I'm aware different people have different preferences though. And I am not going to tell someone they are wrong on something that as far as I can tell is purely subjective.

[–] Maeve@kbin.earth 3 points 19 hours ago (1 children)

That or split the difference.

That's always seemed like a reasonable solution to me as well

[–] tidderuuf@lemmy.world 4 points 22 hours ago (1 children)

Try to pick sides on this time permanence is like someone saying "No thanks, that life vests color doesn't jive with my outfit" while they stand on a sinking Titanic.
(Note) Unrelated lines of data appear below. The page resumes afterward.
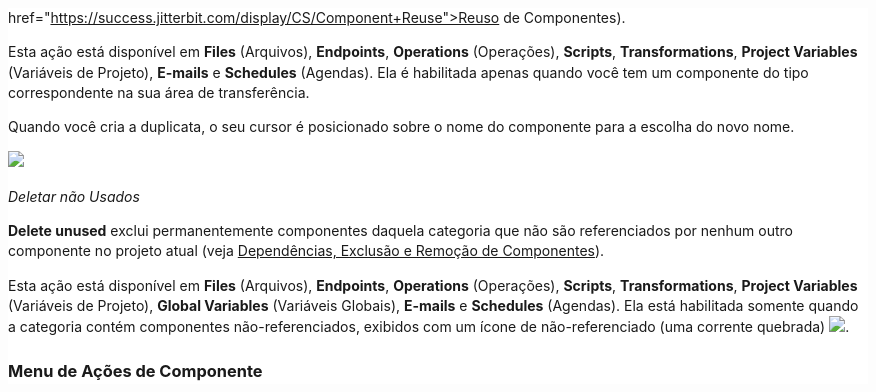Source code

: href="https://success.jitterbit.com/display/CS/Component+Reuse">Reuso de
Componentes</a>).</p>
<p>Esta ação está disponível em <strong>Files</strong> (Arquivos),
<strong>Endpoints</strong>, <strong>Operations</strong> (Operações),
<strong>Scripts</strong>, <strong>Transformations</strong>,
<strong>Project Variables</strong> (Variáveis de Projeto),
<strong>E-mails</strong> e <strong>Schedules</strong> (Agendas). Ela é
habilitada apenas quando você tem um componente do tipo correspondente
na sua área de transferência.</p>
<p>Quando você cria a duplicata, o seu cursor é posicionado sobre o nome
do componente para a escolha do novo nome.</p></td>
</tr>
<tr class="odd odd">
<td class="confluenceTd"><div class="content-wrapper">
<p><span
class="confluence-embedded-file-wrapper confluence-embedded-manual-size"><img
src="https://docs-source.jitterbit.com/cs/menu-items/delete-unused.png"
class="confluence-embedded-image confluence-external-resource"
data-image-src="https://docs-source.jitterbit.com/cs/menu-items/delete-unused.png"
height="33" /></span></p>
<p><em>Deletar não Usados</em></p>
</div></td>
<td class="confluenceTd"><p><strong>Delete unused</strong> exclui permanentemente componentes
daquela categoria que não são referenciados por nenhum outro componente
no projeto atual (veja <a
href="https://success.jitterbit.com/display/CS/Component+Dependencies%2C+Deletion%2C+and+Removal">Dependências, Exclusão e Remoção de
Componentes</a>).</p>
<p>Esta ação está disponível em <strong>Files</strong> (Arquivos),
<strong>Endpoints</strong>, <strong>Operations</strong> (Operações),
<strong>Scripts</strong>, <strong>Transformations</strong>,
<strong>Project Variables</strong> (Variáveis de Projeto),
<strong>Global Variables</strong> (Variáveis Globais),
<strong>E-mails</strong> e <strong>Schedules</strong> (Agendas). Ela
está habilitada somente quando a categoria contém componentes
não-referenciados, exibidos com um ícone de não-referenciado (uma
corrente quebrada) <span><span
class="confluence-embedded-file-wrapper confluence-embedded-manual-size"><img
src="https://docs-source.jitterbit.com/common/icons/unreferenced.png"
class="confluence-embedded-image confluence-external-resource"
data-image-src="https://docs-source.jitterbit.com/common/icons/unreferenced.png"
height="14" /></span></span><span>.</p></td>
</tr>
</tbody>
</table>

</div>

### <span id="ProjectPaneComponentsTab-component-actions-menu" class="confluence-anchor-link conf-macro output-inline" hasbody="false" macro-name="anchor"> </span>Menu de Ações de Componente
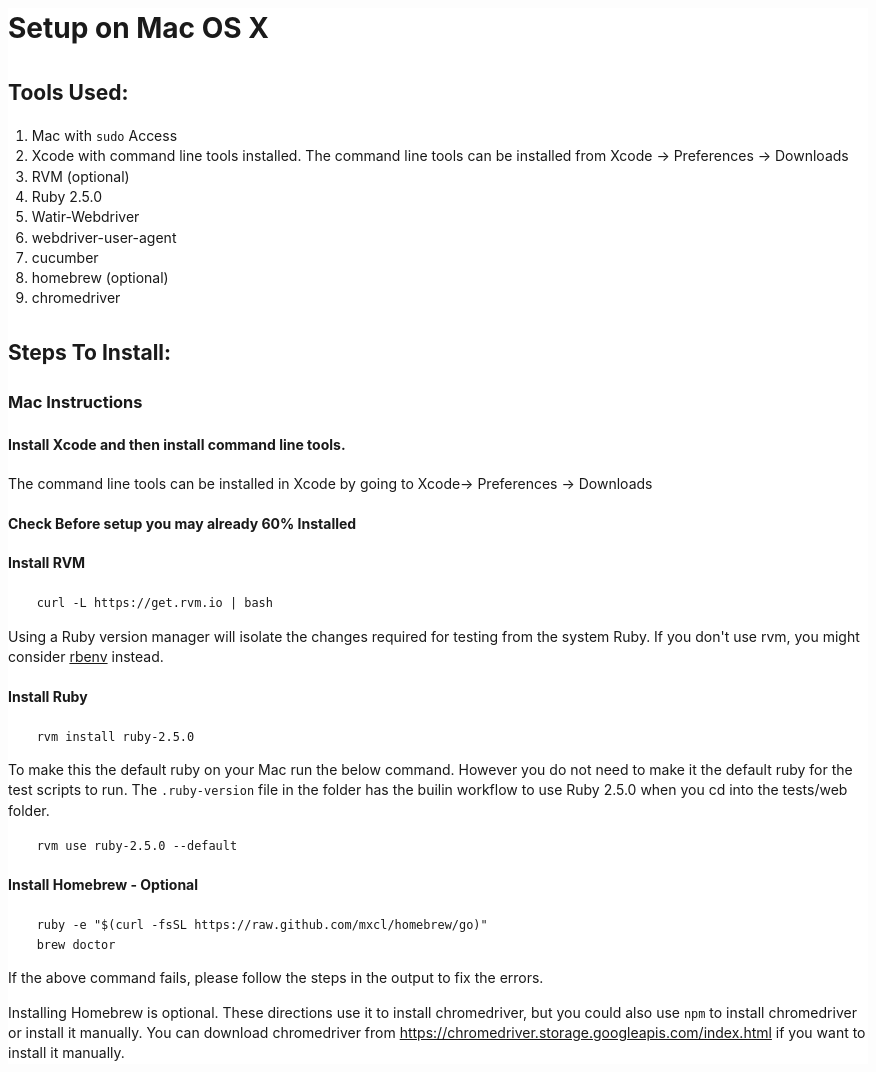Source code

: 
Setup on Mac OS X
=================

Tools Used:
-----------

1. Mac with `sudo` Access
2. Xcode with command line tools installed. The command line tools can be installed from Xcode -> Preferences -> Downloads
3. RVM (optional)
4. Ruby 2.5.0
5. Watir-Webdriver
6. webdriver-user-agent
7. cucumber
8. homebrew (optional)
9. chromedriver


Steps To Install:
-----------------

### Mac Instructions

#### Install Xcode and then install command line tools.

The command line tools can be installed in Xcode by going to Xcode-> Preferences -> Downloads


#### Check Before setup you may already 60% Installed 


#### Install RVM

		curl -L https://get.rvm.io | bash

Using a Ruby version manager will isolate the changes required for testing from the system Ruby. If you don't use rvm, you might consider [rbenv](https://github.com/sstephenson/rbenv) instead.

#### Install Ruby

		rvm install ruby-2.5.0

To make this the default ruby on your Mac run the below command. However you do not need to make it the default ruby for the test scripts to run. The `.ruby-version` file in the folder has the builin workflow to use Ruby 2.5.0 when you cd into the tests/web folder.

		rvm use ruby-2.5.0 --default

#### Install Homebrew - Optional 

		ruby -e "$(curl -fsSL https://raw.github.com/mxcl/homebrew/go)"
		brew doctor

If the above command fails, please follow the steps in the output to fix the errors.

Installing Homebrew is optional. These directions use it to install chromedriver, but you could also use `npm` to install chromedriver or install it manually.  You can download chromedriver from https://chromedriver.storage.googleapis.com/index.html if you want to install it manually.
[–] Maeve@kbin.earth -4 points 19 hours ago

Current data seems to suggest standard time is better aligned with circadian rhythm for most people. https://www.daylightsavingtime.info/dst-vs-standard-time

[–] EvergreenGuru@lemmy.world 2 points 22 hours ago

Eventually the people who make the schedules will adapt to this new normal and the people who spent so much to push this on us will realize how dumb they are.